Par un jugement n° 1803630 du 15 novembre 2019, la vice-présidente désignée par le président du tribunal administratif de Strasbourg a rejeté sa demande.
Procédure devant la cour :
Par une requête, enregistrée le 21 janvier 2020, et un mémoire complémentaire, enregistré le 3 décembre 2020, Mme E... B..., représentée par Me A..., demande à la cour :
1°) d'annuler le jugement n° 1803630 de la vice-présidente désignée par le président du tribunal administratif de Strasbourg du 15 novembre 2019 ;
2°) d'annuler la décision de la directrice générale du centre hospitalier régional de Metz-Thionville du 30 avril 2018 ;
3°) de condamner le centre hospitalier régional de Metz-Thionville aux entiers frais et dépens et de mettre à sa charge la somme de 2 000 euros en application des dispositions de l'article L. 761-1 du code de justice administrative.
Elle soutient que :
- sa requête n'est pas tardive ;
- la décision du 30 avril 2018 a été prise par une autorité incompétente ;
- la décision en litige est entachée d'un vice de procédure, dès lors qu'elle n'a pas été informée, dès l'engagement de la procédure disciplinaire, de la nature de la procédure diligentée à son encontre, de la sanction disciplinaire envisagée et des droits inhérents à la procédure disciplinaire, spécialement de son droit à prendre connaissance de son dossier administratif ;
- la décision est insuffisamment motivée en droit et en fait ;
- elle est entachée d'inexactitude matérielle et d'erreur d'appréciation, dès lors que les faits qui lui sont reprochés ne sont pas établis ou ne présentent pas de caractère fautif.

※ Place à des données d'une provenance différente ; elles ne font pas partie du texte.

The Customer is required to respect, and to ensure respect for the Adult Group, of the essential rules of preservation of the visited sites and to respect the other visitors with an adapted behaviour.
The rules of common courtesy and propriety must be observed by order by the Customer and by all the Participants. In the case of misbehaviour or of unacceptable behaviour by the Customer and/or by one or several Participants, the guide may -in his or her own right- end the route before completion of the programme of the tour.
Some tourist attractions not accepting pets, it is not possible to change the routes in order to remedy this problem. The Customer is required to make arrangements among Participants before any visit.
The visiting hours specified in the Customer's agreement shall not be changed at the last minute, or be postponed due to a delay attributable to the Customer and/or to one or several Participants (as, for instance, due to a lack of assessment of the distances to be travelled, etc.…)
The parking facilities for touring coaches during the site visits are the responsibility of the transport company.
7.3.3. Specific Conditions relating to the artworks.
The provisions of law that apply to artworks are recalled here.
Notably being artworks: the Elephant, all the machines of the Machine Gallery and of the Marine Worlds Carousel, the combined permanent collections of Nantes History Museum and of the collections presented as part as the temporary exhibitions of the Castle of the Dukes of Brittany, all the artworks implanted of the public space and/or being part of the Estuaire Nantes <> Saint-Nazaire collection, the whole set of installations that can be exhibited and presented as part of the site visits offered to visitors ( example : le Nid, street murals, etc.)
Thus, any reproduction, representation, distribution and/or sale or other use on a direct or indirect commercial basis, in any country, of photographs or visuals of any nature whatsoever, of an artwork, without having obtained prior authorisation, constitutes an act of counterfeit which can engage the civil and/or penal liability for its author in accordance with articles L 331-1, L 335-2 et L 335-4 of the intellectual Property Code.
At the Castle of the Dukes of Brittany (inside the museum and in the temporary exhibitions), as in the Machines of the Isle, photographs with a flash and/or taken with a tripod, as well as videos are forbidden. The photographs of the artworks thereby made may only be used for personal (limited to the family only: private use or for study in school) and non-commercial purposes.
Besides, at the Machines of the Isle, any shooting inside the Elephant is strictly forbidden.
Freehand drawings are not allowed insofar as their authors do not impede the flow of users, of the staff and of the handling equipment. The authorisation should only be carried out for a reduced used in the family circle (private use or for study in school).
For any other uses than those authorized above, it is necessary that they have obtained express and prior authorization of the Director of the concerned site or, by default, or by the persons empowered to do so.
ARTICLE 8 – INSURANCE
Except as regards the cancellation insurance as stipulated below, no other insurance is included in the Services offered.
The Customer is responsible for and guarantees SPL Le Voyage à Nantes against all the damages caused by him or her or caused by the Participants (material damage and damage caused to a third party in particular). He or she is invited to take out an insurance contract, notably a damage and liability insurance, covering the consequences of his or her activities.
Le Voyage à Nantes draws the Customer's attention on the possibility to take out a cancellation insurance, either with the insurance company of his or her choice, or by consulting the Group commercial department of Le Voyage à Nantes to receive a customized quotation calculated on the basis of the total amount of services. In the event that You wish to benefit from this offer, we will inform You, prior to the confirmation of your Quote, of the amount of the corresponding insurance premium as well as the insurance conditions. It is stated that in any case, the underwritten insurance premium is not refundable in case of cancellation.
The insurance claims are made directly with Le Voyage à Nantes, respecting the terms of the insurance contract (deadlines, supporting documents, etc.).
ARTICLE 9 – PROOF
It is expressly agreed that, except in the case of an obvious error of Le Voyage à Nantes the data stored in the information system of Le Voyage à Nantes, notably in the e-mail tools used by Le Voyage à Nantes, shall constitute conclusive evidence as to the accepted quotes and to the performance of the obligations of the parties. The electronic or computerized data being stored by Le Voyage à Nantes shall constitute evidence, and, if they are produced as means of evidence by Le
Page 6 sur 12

Par un mémoire en défense, enregistré le 9 octobre 2020, et un mémoire complémentaire, enregistré le 16 juin 2021, le centre hospitalier régional de Metz-Thionville, représentée par Me D..., conclut au rejet de la requête et à la mise à la charge de la requérante d'une somme de 1 500 euros en application des dispositions de l'article L. 761-1 du code de justice administrative.
Il soutient que les moyens invoqués par Mme B... ne sont pas fondés.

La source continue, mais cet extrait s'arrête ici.